● QUESTÕES DE ESTUDO:
1: Com base no texto sobre a barreira intestinal, explique por que a dieta rica em gordura leva a um maior transporte de macromoléculas pela via transcelular. Use de uma a três frases.
2: Imprima o trecho do texto sobre a barreira intestinal que vai de "Com o aumento" a "ainda são desconhecidos.", ambos incluídos, sem nenhuma alteração.
3: Prossiga com o texto sobre a barreira intestinal a partir da última frase apresentada.

A barreira intestinal é um sistema imunológico e de barreira física altamente regulado e sensível a estímulos internos e externos, como hormônios e nutrientes. A barreira imunológica consiste na liberação de peptídeos antimicrobianos produzidos pelas células de Paneth, células imunes presentes na lâmina própria, placas de Peyer e células dendríticas. A barreira física consiste em células epiteliais conectadas via junções de oclusão (“tight junctions”) e uma camada de muco produzida pelas células caliciformes, que mantém a maioria do conteúdo luminal longe das células epiteliais.
Com o aumento da gordura luminal por meio da dieta rica em gordura, parece haver uma disbiose que leva ao aumento de bactérias gram-negativas ou a uma função de barreira diminuída, ocasionando aumento do transporte de macromoléculas através da via transcelular.
Moléculas pequenas, menores de 3,6 Å, são capazes de atravessar a barreira intestinal pela via paracelular, através de poros entre as junções de oclusão. No entanto, quando essas junções estão prejudicadas, moléculas maiores que 7,5 Å também podem atravessar via paracelular.
Moléculas grandes atravessam a barreira intestinal via transcelular por endocitose ou através de células imunes e células caliciformes.
Os mecanismos pelos quais componentes bacterianos, lipopolissacárides e peptideoglicanos atravessam o epitélio intestinal na obesidade ainda são desconhecidos.

● DADOS PARA ANÁLISE:
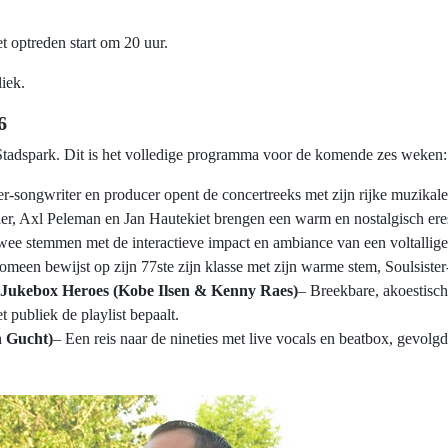
t optreden start om 20 uur.
liek.
6
Stadspark. Dit is het volledige programma voor de komende zes weken:
-songwriter en producer opent de concertreeks met zijn rijke muzikale 
r, Axl Peleman en Jan Hautekiet brengen een warm en nostalgisch ere
wee stemmen met de interactieve impact en ambiance van een voltallige
omeen bewijst op zijn 77ste zijn klasse met zijn warme stem, Soulsister
 Jukebox Heroes (Kobe Ilsen & Kenny Raes)
– Breekbare, akoestisc
t publiek de playlist bepaalt.
 Gucht)
– Een reis naar de nineties met live vocals en beatbox, gevolgd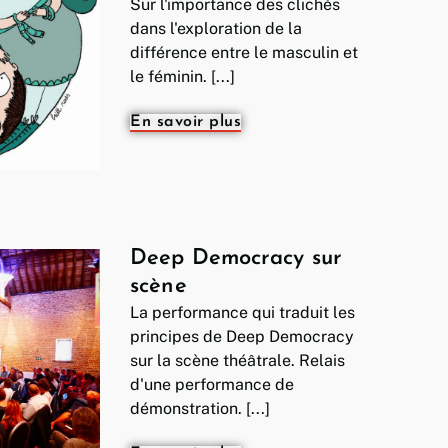
Sur l'importance des clichés
dans l'exploration de la
différence entre le masculin et
le féminin. [...]
En savoir plus
Deep Democracy sur
scène
La performance qui traduit les
principes de Deep Democracy
sur la scène théâtrale. Relais
d'une performance de
démonstration. [...]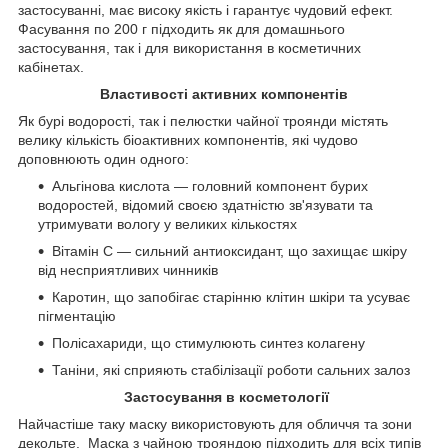
застосуванні, має високу якість і гарантує чудовий ефект.
Фасування по 200 г підходить як для домашнього
застосування, так і для використання в косметичних
кабінетах.
Властивості активних компонентів
Як бурі водорості, так і пелюстки чайної троянди містять
велику кількість біоактивних компонентів, які чудово
доповнюють один одного:
Альгінова кислота — головний компонент бурих
водоростей, відомий своєю здатністю зв'язувати та
утримувати вологу у великих кількостях
Вітамін С — сильний антиоксидант, що захищає шкіру
від несприятливих чинників
Каротин, що запобігає старінню клітин шкіри та усуває
пігментацію
Полісахариди, що стимулюють синтез колагену
Таніни, які сприяють стабілізації роботи сальних залоз
Застосування в косметології
Найчастіше таку маску використовують для обличчя та зони
декольте. Маска з чайною трояндою підходить для всіх типів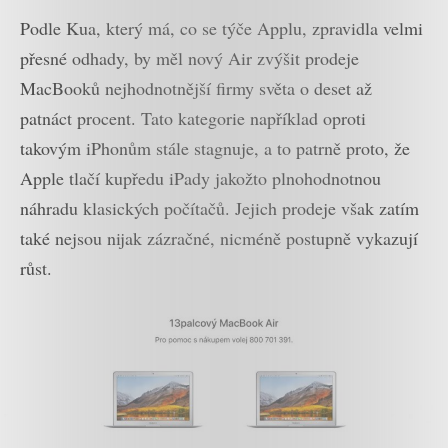
Podle Kua, který má, co se týče Applu, zpravidla velmi
přesné odhady, by měl nový Air zvýšit prodeje
MacBooků nejhodnotnější firmy světa o deset až
patnáct procent. Tato kategorie například oproti
takovým iPhonům stále stagnuje, a to patrně proto, že
Apple tlačí kupředu iPady jakožto plnohodnotnou
náhradu klasických počítačů. Jejich prodeje však zatím
také nejsou nijak zázračné, nicméně postupně vykazují
růst.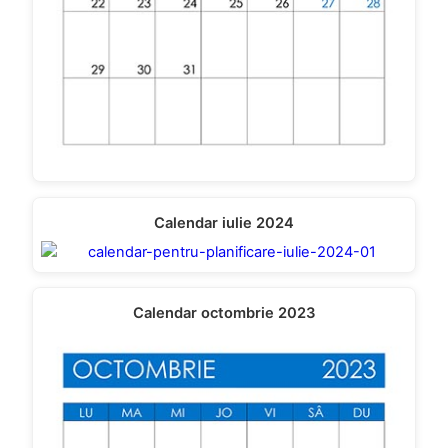
Calendar iulie 2024
Calendar octombrie 2023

● RESPOSTAS DO EXERCÍCIO:
1: O aumento da gordura luminal causado pela dieta rica em gordura parece provocar uma disbiose. Essa disbiose leva ao aumento de bactérias gram-negativas ou a uma função de barreira diminuída, o que ocasiona o aumento do transporte de macromoléculas através da via transcelular.

2:
Com o aumento da gordura luminal por meio da dieta rica em gordura, parece haver uma disbiose que leva ao aumento de bactérias gram-negativas ou a uma função de barreira diminuída, ocasionando aumento do transporte de macromoléculas através da via transcelular.
Moléculas pequenas, menores de 3,6 Å, são capazes de atravessar a barreira intestinal pela via paracelular, através de poros entre as junções de oclusão. No entanto, quando essas junções estão prejudicadas, moléculas maiores que 7,5 Å também podem atravessar via paracelular.
Moléculas grandes atravessam a barreira intestinal via transcelular por endocitose ou através de células imunes e células caliciformes.
Os mecanismos pelos quais componentes bacterianos, lipopolissacárides e peptideoglicanos atravessam o epitélio intestinal na obesidade ainda são desconhecidos.

3:
Estudo realizado por Hamilton et al. (2016) demonstrou que o fluxo paracelular no intestino delgado aumenta após uma semana de uma dieta rica em gordura, porém o fluxo transcelular permanece inalterado. Contudo, a resposta do intestino grosso à mesma dieta rica em gordura foi diferente, não ocorrendo mudanças nos fluxos paracelular e transcelular após 1 semana do início dessa dieta, mas com aumento significativo do fluxo transcelular após 3 e 6 semanas.
A relação de causa e efeito entre a diminuição de função de barreira e a infamação intestinal, porém, ainda é desconhecida.
Células enteroendócrinas constituem menos de 1% das células epiteliais na mucosa intestinal. Ainda assim, produzem mais de 30 tipos diferentes de hormônios peptídicos, cruciais para regular a função intestinal. Nutrientes irão ativar as células enteroendócrinas causando a liberação de hormônios peptídicos, que por sua vez atuarão de maneira humoral ou parácrina.
Outro meio de comunicação entre as células enteroendócrinas e a microbiota talvez seja através de receptores de gosto amargo, que são expressos de forma diferente nas células enteroendócrinas após a dieta rica em gordura.
A microbiota e a dieta podem interagir com muitos receptores, incluindo receptores tipo Toll ou pregnano X, podendo ter influência na barreira intestinal.
MANIPULANDO A MICROBIOTA
Prebióticos (fibras que aumentam o crescimento de bactérias benéficas) podem ser uma maneira vantajosa para manipular a microbiota intestinal, eliminando a questão dos probióticos. Em uma metanálise sobre obesidade humana, o aumento da ingestão de fibras na população obesa levou à diminuição da inflamação.
Evidências recentes demostraram que a administração de oligofrutose aumenta o número de células caliciformes e a camada de muco, bem como bactérias associadas ao muco.
Portanto, há evidências de um efeito benéfico de prebióticos e probióticos na mudança da microbiota intestinal, melhorando a função da barreira intestinal e reduzindo o peso corporal. Contudo, estudos em humanos usando inulina e oligofrutose não alcançaram sucesso na perda de peso, ao contrário do que foi visto em modelos de roedores.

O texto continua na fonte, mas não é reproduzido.